Configure Rounds to automatically investigate firing alerts, propose remediation plans, and execute approved plans against a Kubernetes cluster.

This page covers the background-agent approval path: the agent runs unattended (no human in the chat) when an alert fires, so every mutating step requires a formal Approve / Reject / Modify decision delivered to the owning team / on-call. This is intentionally heavier than the inline Run / Confirm / Apply flow used when you ask the agent to do something interactively in chat — see Chat & agents and The Rounds SRE loop for that path.

Kubernetes is the first ops connector to ship plan execution. GitHub PR, CI/CD, and Argo / Flux remediations are planned and will plug into the same RemediationPlan + approval model.

The pipeline:

alert rule fires
   ↓ (AlertEvaluatorService)
auto-investigation runs as the rounds service account
   ↓ (AutoInvestigationDispatcher → background OrchestratorAgent)
investigation report saved
   ↓ (optional, only when there's an actionable in-scope fix)
RemediationPlan + plan-level ApprovalRequest
   ↓ (operator reviews at /plans/:id)
plan approved
   ↓ (PlanExecutorService)
each step runs through KubectlExecutionAdapter (allowlist + namespace gate)

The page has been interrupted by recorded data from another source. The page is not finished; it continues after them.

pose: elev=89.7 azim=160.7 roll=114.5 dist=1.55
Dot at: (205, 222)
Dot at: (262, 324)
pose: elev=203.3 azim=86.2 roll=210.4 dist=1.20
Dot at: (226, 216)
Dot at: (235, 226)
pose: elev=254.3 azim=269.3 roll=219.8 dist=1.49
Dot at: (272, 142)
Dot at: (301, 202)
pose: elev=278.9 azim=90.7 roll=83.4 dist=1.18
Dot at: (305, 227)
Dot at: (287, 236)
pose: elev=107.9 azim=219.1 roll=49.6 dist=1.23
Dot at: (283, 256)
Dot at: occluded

cluster updated; audit_log row per step

This page tells you how to turn each piece on, what env vars they read, and what to check when something goes wrong.

Prerequisites

  • Rounds running with persistence (SQLite default; Postgres also works).
  • A Prometheus-compatible datasource configured in the setup wizard.
  • At least one Kubernetes ops connector configured under Settings → Ops connectors. The connector needs:
    • a kubeconfig credential (inline or a secretRefenv://, file://, vault:// are accepted)
    • one or more allowedNamespaces — used by the kubectl allowlist
  • Server admin access to mint API tokens.

One-time setup

1. Service account and API token

Rounds seeds a service account named @syntropize/rounds on first boot. It owns the auto-investigation runs.

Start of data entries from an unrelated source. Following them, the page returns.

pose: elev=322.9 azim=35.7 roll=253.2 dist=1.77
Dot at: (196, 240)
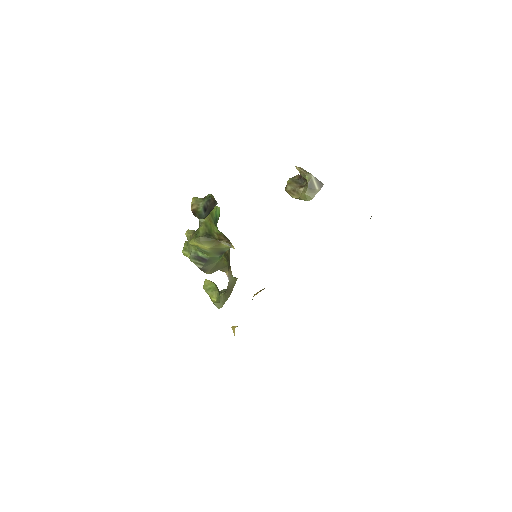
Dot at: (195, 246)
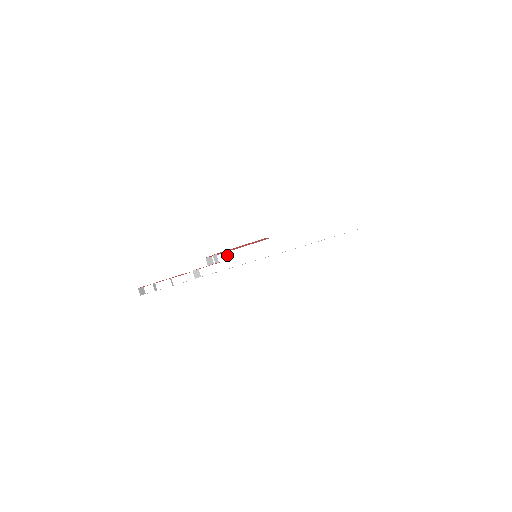
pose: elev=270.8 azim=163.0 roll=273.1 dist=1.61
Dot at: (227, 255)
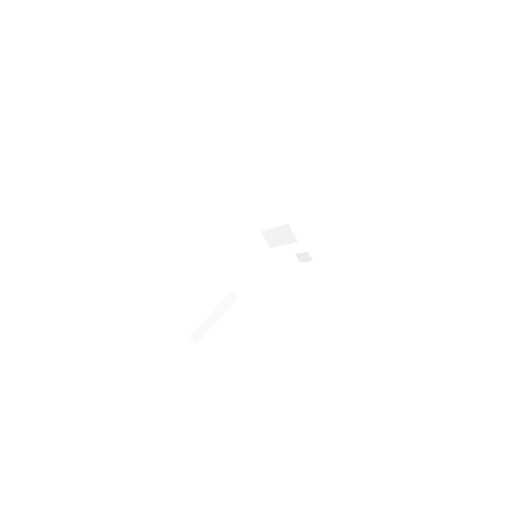
Dot at: (226, 266)
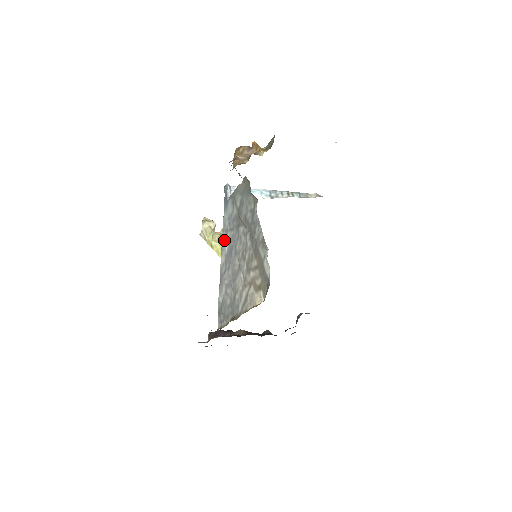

  1. Sign in as a server admin.
  2. Admin → Service accounts.
  3. Find the @syntropize/rounds row (display name Rounds Auto-Investigation).
  4. Click Create token.

That's it — no restart required. The dispatcher reads the live api_key table on each fired alert, picks up the freshly minted token automatically, and uses the SA's identity for the run. Revoking the token causes subsequent fires to skip with a warning until you mint a new one.

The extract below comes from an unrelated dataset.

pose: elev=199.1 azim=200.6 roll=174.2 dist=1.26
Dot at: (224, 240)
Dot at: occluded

The seeded SA gets the Editor org role. Tokens are minted through the existing API-key path so audit-log rows attribute the key creation to the admin who clicked.

Advanced override. A boot-time AUTO_INVESTIGATION_SA_TOKEN env var is still honoured for operators who want to pin a specific token rather than read the table. When set, every run validates that one plaintext token through ApiKeyService.validateAndLookup. Leave it unset for the standard flow.

2. RBAC for plan approvers

ActionDefaultNotes
plans:readViewer+List + view plans + steps
plans:approveEditor+Approve / reject / cancel / retry-step
plans:auto_editno defaultRequired to skip per-step approvals

Grant plans:auto_edit explicitly to a user or team. Two scope shapes are supported:

  • plans:* — auto-edit any plan (the cluster-wide grant; bundled in the fixed:plans:auto_editor role).
  • plans:namespace:<ns> — auto-edit only plans whose every write step targets that namespace. Plans containing a cluster-scoped step (no --namespace flag) cannot be narrowed and require plans:*.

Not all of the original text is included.